Quando in casa è solido al 100%, sposta in giardino. Distrazioni leggere.

Step 4: strada con guinzaglio lungo

Guinzaglio da 5-10 metri. Lascia che esplori, poi richiama. Se non risponde, riavvolgi gentilmente il guinzaglio (mai strattonare).

Step 5: addestra con distrazioni controllate

  • Lancia un giocattolo
  • Richiama prima che lo raggiunga
  • Premio jackpot

Step 6: parco a distanza media

Inizia con poca gente, pochi cani. Mai con cani sconosciuti finché il richiamo non è 95%+.

Step 7: rinforzo continuo a vita

Il richiamo non si "fissa": va praticato. Ogni passeggiata fai 2-3 richiami, premia sempre.

I 5 errori che rovinano il richiamo

1. Sgridare quando arriva

Il cane ha tardato. Quando arriva, lo sgridi. Risultato: la prossima volta tarderà di più (associerà il ritorno con la sgrida).

Regola: quando arriva, sempre festa. Anche se ha tardato 5 minuti.

2. Inseguirlo

Tu corri verso di lui → lui corre via (gioco). Mai inseguire, anzi: girati e cammina via. Il cane spesso ti seguirà.

3. Ripetere "vieni vieni vieni"

Lui sente che la parola è "vuota" e impara a ignorare.

Regola: dillo una volta. Se non risponde, vai a prenderlo (senza sgridare) e ricomincia il training.

4. Allenare solo quando serve

L'addestramento del richiamo è quotidiano, non solo "quando lo perdo".

5. Non premiare più

Cane non vede valore nel tornare. Premia sempre, anche solo con voce entusiastica.

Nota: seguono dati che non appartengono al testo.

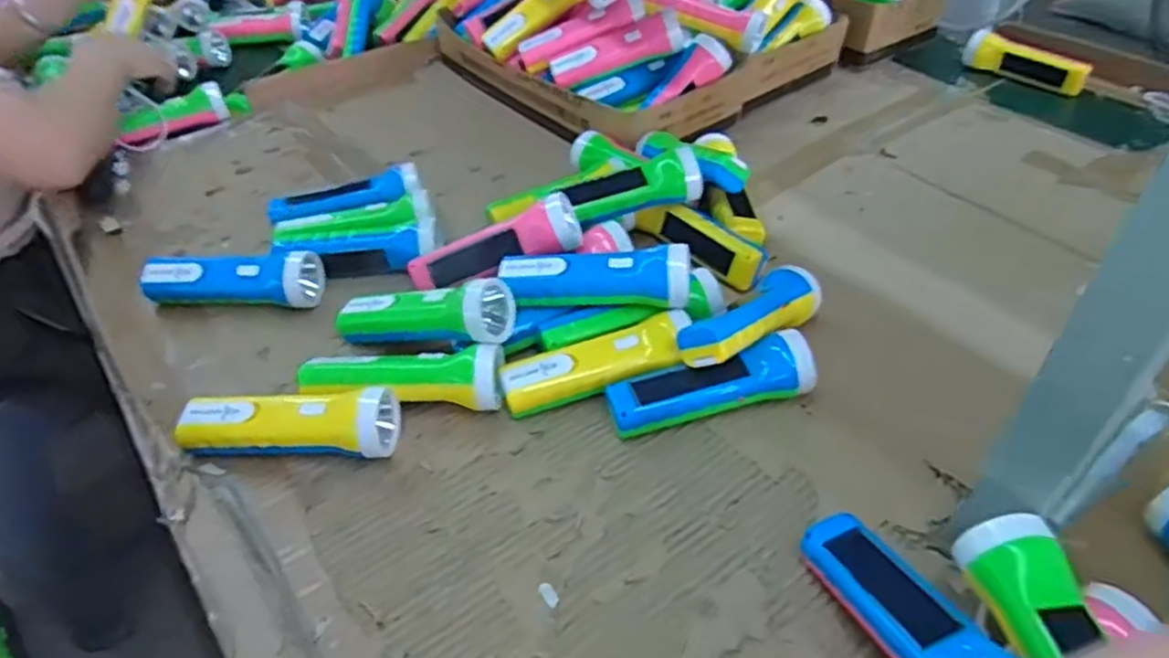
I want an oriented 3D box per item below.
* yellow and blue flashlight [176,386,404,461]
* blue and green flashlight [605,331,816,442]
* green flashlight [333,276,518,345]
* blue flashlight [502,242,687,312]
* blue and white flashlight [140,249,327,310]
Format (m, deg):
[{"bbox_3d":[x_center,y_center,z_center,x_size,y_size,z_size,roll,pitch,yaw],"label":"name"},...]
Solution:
[{"bbox_3d":[-0.232,0.076,0.571,0.163,0.049,0.056,-4,42,-1],"label":"yellow and blue flashlight"},{"bbox_3d":[0.098,0.044,0.591,0.168,0.053,0.053,-9,43,-6],"label":"blue and green flashlight"},{"bbox_3d":[-0.145,-0.012,0.638,0.168,0.053,0.051,-3,42,25],"label":"green flashlight"},{"bbox_3d":[0.007,-0.045,0.620,0.161,0.048,0.044,4,42,4],"label":"blue flashlight"},{"bbox_3d":[-0.340,-0.043,0.701,0.162,0.049,0.052,-3,42,0],"label":"blue and white flashlight"}]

I premi giusti per ogni livello

  • Casa, distrazioni minime: crocchette normali, lode
  • Giardino, distrazioni medie: snack premium, gioco
  • Parco, distrazioni alte: jackpot (pollo, salmone, formaggio piccolo)
  • Emergenze (ha rincorso qualcosa): triplo jackpot + festa esagerata

Il richiamo di emergenza

Insegna una seconda parola che il cane non sente quasi mai. Tipo "EMERGENZA!" o un fischio specifico.

Uso: solo quando serve davvero. Sempre premio jackpot.

Il cane impara: "Quando sento QUELLA parola, devo correre — succede qualcosa di INCREDIBILE".

La regola dei 1000 ripetizioni

Per avere un richiamo solido al 90%, servono circa 1000 ripetizioni positive. Sembrano tante? Sono 3 al giorno per un anno. Investi tempo, ottieni libertà.

Quando consultare un educatore

Se dopo 3-4 mesi di lavoro:

  • Il cane risponde meno del 60% delle volte
  • Tarda sempre più di 30 secondi
  • Ignora completamente al parco

Un educatore qualificato (CSEN, FCC, SIUA) in 5-8 sessioni rimette le cose a posto.

Riepilogo veloce

Il cane non ti ignora "per cattiveria". Ha le sue ragioni — distrazioni, addestramento incompleto, associazioni negative. Investire tempo nel richiamo (10 minuti al giorno per 3 mesi) trasforma le passeggiate da incubi in libertà. Il cane libero che torna sempre è il sogno realizzabile di ogni proprietario.